### SET PROBLEM
Reproduce word for word the stretch of the material from its first line through the line containing "scientific name: Leucaena leucocephala", with both of those lines included.

### EXTRACTED MATERIAL

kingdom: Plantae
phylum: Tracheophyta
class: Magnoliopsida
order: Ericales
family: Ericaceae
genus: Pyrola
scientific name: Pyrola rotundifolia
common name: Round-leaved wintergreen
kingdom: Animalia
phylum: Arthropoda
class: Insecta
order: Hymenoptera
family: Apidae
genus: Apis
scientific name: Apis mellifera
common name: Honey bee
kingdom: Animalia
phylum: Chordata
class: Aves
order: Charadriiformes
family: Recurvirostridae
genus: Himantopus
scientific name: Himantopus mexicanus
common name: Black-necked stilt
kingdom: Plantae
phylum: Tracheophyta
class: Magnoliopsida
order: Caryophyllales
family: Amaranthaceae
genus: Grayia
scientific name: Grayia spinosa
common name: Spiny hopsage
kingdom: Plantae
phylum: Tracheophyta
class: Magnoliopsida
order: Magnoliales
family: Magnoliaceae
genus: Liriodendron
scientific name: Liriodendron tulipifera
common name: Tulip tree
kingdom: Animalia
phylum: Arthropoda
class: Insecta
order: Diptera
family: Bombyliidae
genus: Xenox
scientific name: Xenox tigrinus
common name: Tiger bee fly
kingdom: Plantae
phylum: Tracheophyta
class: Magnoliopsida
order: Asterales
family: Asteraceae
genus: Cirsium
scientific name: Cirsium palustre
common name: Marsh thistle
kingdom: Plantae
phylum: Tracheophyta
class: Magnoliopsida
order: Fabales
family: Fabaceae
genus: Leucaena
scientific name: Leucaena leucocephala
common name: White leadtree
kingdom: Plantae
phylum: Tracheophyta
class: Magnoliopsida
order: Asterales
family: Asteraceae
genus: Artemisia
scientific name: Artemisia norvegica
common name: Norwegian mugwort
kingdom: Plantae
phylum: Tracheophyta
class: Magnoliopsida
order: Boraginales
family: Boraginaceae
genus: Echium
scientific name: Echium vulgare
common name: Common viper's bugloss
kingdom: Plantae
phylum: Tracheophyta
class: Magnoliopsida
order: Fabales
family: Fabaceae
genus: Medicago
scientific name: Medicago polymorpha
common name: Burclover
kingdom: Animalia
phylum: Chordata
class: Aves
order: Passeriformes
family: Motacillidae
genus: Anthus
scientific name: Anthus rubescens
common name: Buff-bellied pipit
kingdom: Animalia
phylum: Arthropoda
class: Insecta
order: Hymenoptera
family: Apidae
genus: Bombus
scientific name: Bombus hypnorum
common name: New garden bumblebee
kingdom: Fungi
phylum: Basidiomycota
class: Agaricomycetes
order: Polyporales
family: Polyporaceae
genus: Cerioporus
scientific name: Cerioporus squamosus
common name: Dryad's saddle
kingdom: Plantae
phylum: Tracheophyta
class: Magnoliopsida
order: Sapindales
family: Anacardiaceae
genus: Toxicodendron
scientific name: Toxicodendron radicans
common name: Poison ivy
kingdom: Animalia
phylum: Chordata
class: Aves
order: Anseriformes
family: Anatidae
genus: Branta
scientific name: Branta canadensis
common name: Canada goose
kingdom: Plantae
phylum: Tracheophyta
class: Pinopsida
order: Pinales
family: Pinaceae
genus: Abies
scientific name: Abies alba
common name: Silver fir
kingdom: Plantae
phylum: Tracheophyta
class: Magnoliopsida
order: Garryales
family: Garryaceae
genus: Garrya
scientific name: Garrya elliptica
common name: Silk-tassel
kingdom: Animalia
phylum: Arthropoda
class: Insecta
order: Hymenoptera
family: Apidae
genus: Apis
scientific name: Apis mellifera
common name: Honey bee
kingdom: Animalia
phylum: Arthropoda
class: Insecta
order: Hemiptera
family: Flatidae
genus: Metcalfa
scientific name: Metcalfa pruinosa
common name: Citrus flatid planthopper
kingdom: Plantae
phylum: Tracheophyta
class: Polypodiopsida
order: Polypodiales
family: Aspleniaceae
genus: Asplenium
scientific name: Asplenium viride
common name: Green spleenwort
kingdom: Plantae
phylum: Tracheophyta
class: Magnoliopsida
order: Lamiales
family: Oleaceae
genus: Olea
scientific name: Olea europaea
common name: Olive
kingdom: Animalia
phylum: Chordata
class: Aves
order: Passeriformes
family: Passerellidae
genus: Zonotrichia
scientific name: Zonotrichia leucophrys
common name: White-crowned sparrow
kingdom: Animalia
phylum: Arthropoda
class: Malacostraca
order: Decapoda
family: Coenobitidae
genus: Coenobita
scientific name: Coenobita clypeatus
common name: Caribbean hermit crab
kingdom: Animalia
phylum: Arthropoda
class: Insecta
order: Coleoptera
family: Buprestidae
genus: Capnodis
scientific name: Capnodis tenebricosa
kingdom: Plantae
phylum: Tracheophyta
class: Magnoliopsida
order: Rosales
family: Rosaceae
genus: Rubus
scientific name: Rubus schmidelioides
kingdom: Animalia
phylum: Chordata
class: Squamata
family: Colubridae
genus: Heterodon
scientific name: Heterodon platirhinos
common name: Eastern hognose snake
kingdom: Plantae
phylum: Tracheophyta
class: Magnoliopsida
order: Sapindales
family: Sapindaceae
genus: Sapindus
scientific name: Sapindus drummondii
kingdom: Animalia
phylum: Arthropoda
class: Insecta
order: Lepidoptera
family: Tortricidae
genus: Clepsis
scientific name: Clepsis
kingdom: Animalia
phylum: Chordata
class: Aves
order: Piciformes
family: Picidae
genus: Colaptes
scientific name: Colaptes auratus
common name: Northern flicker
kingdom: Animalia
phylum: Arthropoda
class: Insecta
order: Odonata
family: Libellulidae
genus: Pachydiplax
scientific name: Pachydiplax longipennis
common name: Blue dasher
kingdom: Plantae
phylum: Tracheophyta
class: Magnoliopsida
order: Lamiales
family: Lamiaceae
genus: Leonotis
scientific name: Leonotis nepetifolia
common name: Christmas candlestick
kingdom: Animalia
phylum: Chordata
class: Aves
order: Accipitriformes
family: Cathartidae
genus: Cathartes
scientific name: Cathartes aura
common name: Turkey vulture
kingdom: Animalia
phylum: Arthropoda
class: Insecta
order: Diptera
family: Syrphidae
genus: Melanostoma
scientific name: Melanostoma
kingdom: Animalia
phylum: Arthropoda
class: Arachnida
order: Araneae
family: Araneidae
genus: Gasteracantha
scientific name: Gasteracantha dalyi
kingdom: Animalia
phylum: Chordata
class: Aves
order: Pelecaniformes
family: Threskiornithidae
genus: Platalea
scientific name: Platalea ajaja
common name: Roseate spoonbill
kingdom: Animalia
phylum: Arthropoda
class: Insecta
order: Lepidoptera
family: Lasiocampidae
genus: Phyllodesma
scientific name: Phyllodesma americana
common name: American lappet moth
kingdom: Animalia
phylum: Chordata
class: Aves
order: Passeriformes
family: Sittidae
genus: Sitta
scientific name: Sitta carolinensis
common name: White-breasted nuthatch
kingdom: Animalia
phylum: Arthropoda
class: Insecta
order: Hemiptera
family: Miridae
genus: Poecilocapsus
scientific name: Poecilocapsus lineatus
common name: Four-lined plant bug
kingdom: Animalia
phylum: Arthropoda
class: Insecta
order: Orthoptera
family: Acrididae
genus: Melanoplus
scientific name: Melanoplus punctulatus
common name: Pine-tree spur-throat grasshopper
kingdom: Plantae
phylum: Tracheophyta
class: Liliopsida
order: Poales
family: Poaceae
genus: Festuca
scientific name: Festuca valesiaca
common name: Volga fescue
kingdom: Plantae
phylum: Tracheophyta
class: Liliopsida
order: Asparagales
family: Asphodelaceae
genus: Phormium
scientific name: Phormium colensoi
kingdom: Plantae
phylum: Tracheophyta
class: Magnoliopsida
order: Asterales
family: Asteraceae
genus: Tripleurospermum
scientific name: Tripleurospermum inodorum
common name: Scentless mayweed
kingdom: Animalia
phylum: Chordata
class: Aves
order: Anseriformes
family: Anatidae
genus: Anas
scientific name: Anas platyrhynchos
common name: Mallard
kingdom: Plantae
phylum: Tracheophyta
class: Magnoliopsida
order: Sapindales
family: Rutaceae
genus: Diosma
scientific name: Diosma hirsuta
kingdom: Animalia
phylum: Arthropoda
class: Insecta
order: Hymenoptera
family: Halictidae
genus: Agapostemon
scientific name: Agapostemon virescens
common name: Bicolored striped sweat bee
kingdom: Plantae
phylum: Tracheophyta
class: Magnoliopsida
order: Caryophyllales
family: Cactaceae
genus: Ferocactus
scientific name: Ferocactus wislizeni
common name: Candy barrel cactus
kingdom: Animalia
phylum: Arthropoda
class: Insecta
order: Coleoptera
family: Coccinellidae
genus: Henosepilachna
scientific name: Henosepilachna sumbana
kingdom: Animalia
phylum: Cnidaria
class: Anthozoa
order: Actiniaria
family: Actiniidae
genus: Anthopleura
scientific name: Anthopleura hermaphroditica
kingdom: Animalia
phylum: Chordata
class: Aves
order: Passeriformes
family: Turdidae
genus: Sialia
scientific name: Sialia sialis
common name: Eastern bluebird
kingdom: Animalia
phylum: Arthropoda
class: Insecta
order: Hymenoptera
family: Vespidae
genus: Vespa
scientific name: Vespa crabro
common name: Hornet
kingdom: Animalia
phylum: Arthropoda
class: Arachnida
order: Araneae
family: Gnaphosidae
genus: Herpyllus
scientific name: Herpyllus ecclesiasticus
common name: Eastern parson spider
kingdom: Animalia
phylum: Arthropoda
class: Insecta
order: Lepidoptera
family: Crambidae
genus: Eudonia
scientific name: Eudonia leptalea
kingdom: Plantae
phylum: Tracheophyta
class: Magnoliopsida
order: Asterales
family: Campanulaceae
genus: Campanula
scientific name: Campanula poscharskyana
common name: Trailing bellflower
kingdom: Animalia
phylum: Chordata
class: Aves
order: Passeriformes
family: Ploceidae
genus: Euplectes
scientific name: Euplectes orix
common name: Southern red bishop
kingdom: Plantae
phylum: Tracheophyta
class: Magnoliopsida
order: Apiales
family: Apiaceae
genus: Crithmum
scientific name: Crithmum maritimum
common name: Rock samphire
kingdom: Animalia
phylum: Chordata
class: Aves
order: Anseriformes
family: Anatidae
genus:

######

### CORRECT RESULT
kingdom: Plantae
phylum: Tracheophyta
class: Magnoliopsida
order: Ericales
family: Ericaceae
genus: Pyrola
scientific name: Pyrola rotundifolia
common name: Round-leaved wintergreen
kingdom: Animalia
phylum: Arthropoda
class: Insecta
order: Hymenoptera
family: Apidae
genus: Apis
scientific name: Apis mellifera
common name: Honey bee
kingdom: Animalia
phylum: Chordata
class: Aves
order: Charadriiformes
family: Recurvirostridae
genus: Himantopus
scientific name: Himantopus mexicanus
common name: Black-necked stilt
kingdom: Plantae
phylum: Tracheophyta
class: Magnoliopsida
order: Caryophyllales
family: Amaranthaceae
genus: Grayia
scientific name: Grayia spinosa
common name: Spiny hopsage
kingdom: Plantae
phylum: Tracheophyta
class: Magnoliopsida
order: Magnoliales
family: Magnoliaceae
genus: Liriodendron
scientific name: Liriodendron tulipifera
common name: Tulip tree
kingdom: Animalia
phylum: Arthropoda
class: Insecta
order: Diptera
family: Bombyliidae
genus: Xenox
scientific name: Xenox tigrinus
common name: Tiger bee fly
kingdom: Plantae
phylum: Tracheophyta
class: Magnoliopsida
order: Asterales
family: Asteraceae
genus: Cirsium
scientific name: Cirsium palustre
common name: Marsh thistle
kingdom: Plantae
phylum: Tracheophyta
class: Magnoliopsida
order: Fabales
family: Fabaceae
genus: Leucaena
scientific name: Leucaena leucocephala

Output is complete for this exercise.